For the full-year, the company guided revenue to $2.05-2.20 billion, and while the midpoint was slightly below expectations for $2.17 billion, management discussed how they took a conservative approach to start the year.
It is hard to predict how the markets will evolve in the current economic environment. Most economies are soft, some in recession.
Within Create Solutions, we expect to see continued growth in 2023. The gaming industry continues to build and launch games at a level similar to last year, and their consumers are engaging well with their content. In industries, we see increased interest in Unity’s technologies as real-time digital twins are a critical part of our customer’s future.
Within Growth Solution we expect the in-game ads market in 2023 to remain stable versus trends we have seen in recent quarters starting in Q3 2022. This translates to the overall in-game ads market to contract by approximately 10% as compared to an uneven 2022.
While we are not forecasting a recovery in the in-game ads market in 2023, we believe it is possible when the economy improves.
Importantly, the company is not forecasting a recovery for in-game ads during 2023, which I believe sets them up for potential beat-and-raise quarters, assuming the macro environment does not further deteriorate. It’s also worth noting that management has developed a history of beating their guidance, and while the volatile macro can increase uncertainty, it appears that the company has put out a prudent guidance they are confident in achieving.

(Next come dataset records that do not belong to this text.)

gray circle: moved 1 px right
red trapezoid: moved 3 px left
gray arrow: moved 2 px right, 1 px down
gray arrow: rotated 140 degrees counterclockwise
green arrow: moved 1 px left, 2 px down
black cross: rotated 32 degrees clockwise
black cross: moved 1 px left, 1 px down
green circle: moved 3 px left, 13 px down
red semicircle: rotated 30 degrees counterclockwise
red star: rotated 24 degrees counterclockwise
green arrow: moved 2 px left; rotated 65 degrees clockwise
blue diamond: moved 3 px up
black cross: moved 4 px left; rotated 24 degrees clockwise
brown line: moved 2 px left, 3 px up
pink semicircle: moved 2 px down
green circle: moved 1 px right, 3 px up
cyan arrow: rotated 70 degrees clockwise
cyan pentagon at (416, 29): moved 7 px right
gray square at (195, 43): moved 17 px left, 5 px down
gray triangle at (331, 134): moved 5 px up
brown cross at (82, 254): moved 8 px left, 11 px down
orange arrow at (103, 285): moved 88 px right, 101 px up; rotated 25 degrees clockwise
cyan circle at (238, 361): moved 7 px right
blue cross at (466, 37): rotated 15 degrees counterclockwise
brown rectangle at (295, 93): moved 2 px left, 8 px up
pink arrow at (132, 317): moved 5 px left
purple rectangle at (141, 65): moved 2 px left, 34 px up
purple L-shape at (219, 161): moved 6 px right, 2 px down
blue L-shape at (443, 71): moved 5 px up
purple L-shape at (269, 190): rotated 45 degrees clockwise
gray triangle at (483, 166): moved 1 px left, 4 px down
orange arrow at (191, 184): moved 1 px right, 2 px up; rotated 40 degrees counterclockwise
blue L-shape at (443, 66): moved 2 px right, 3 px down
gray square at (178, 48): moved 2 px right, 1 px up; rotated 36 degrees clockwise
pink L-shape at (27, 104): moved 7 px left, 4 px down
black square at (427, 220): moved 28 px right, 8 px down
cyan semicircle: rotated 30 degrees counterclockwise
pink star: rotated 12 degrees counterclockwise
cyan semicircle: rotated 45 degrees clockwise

Longer-term, the company expects to achieve $1 billion of adjusted EBITDA run-rate by the end of 2024. Remember, 2023 adjusted EBITDA guidance is $230-300 million, and while the $1 billion run-rate would be a big step-up, the company continues to operate efficiently and has continued room to expand.
Valuation
Valuation can be a little tricky here for several reasons.
First, the company is still integrating their recent acquisition of ironSource, so the current growth rates are not entirely organic and the headline reported growth numbers are not all organic. While this will normalize over time, the challenging macro is also causing some pressure on overall growth.

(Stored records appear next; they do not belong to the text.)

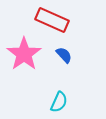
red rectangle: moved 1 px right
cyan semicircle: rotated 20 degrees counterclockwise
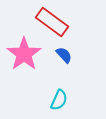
red rectangle: moved 2 px down; rotated 12 degrees clockwise
cyan semicircle: moved 2 px up
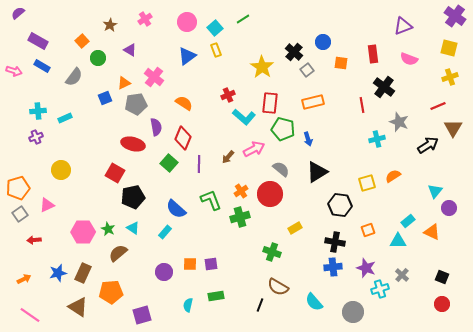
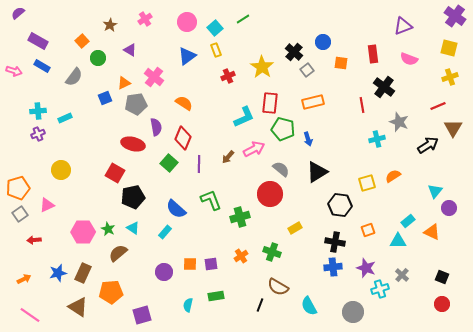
red cross at (228, 95): moved 19 px up
cyan L-shape at (244, 117): rotated 65 degrees counterclockwise
purple cross at (36, 137): moved 2 px right, 3 px up
orange cross at (241, 191): moved 65 px down
cyan semicircle at (314, 302): moved 5 px left, 4 px down; rotated 12 degrees clockwise
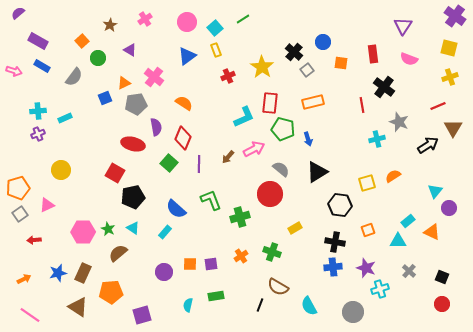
purple triangle at (403, 26): rotated 36 degrees counterclockwise
gray cross at (402, 275): moved 7 px right, 4 px up
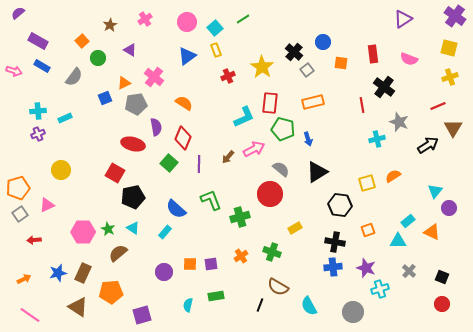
purple triangle at (403, 26): moved 7 px up; rotated 24 degrees clockwise
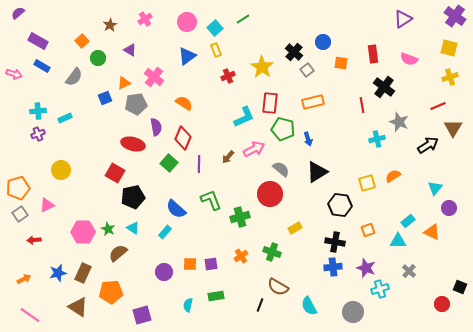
pink arrow at (14, 71): moved 3 px down
cyan triangle at (435, 191): moved 3 px up
black square at (442, 277): moved 18 px right, 10 px down
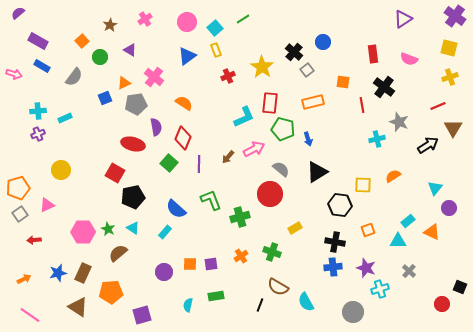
green circle at (98, 58): moved 2 px right, 1 px up
orange square at (341, 63): moved 2 px right, 19 px down
yellow square at (367, 183): moved 4 px left, 2 px down; rotated 18 degrees clockwise
cyan semicircle at (309, 306): moved 3 px left, 4 px up
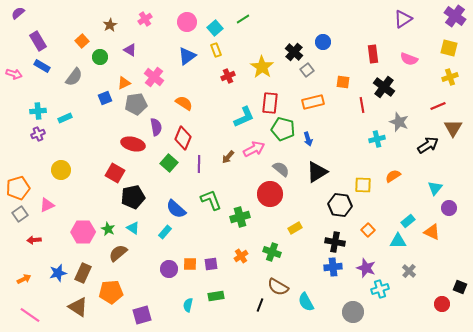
purple rectangle at (38, 41): rotated 30 degrees clockwise
orange square at (368, 230): rotated 24 degrees counterclockwise
purple circle at (164, 272): moved 5 px right, 3 px up
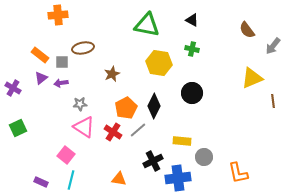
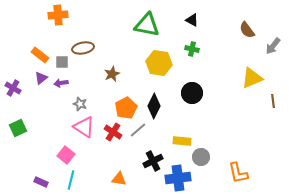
gray star: rotated 24 degrees clockwise
gray circle: moved 3 px left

Second, the company has just started to turn the corner on profitability. Historically, investors would have to use a revenue multiple in order to value Unity, because their path towards profitability was not clear a few years ago.
Third, while the company has talked about a $1 billion of adjusted EBITDA run-rate by the end of 2024, this is still 18+ months out and there is a lot that can change during that time. Yes, I believe the company has the operational rigor to achieve this target, but I would not consider it a “lay-up” and there is a lot of work to do between now and then.
Unity currently trades just under 6x forward revenue, which appears to be fairly valued, all things considered.
The company currently has a market cap of $11.0 billion and with ~$1.2 billion of net debt, their enterprise value is ~$13.2 billion. Using the company’s 2023 adjusted EBITDA guidance of $230-300 million, this implies a 2023 adjusted EBITDA multiple of ~50x. Yes, this is very high, but considering the company just crossed into profitability and should see material improvements in 2024, this multiple is not completely accurate.
For 2024, consensus (per Yahoo Finance) currently expects ~$2.55 billion in revenue, and assuming adjusted EBITDA margins expand to ~15-20% in 2024 (from the 2023 guidance of 11-14%), this could imply 2024 adjusted EBITDA of ~$385-510 million. This inherently implies the company is trading at ~29x my 2024 adjusted EBITDA estimate, which seems fairly valued given the current volatile macro we are experiencing.
For now, I remain on the sidelines given the company’s need to execute on their stated growth and profitability targets. If the macro were to improve, I believe Unity could see an immediate benefit and would not be surprised to see the stock rise.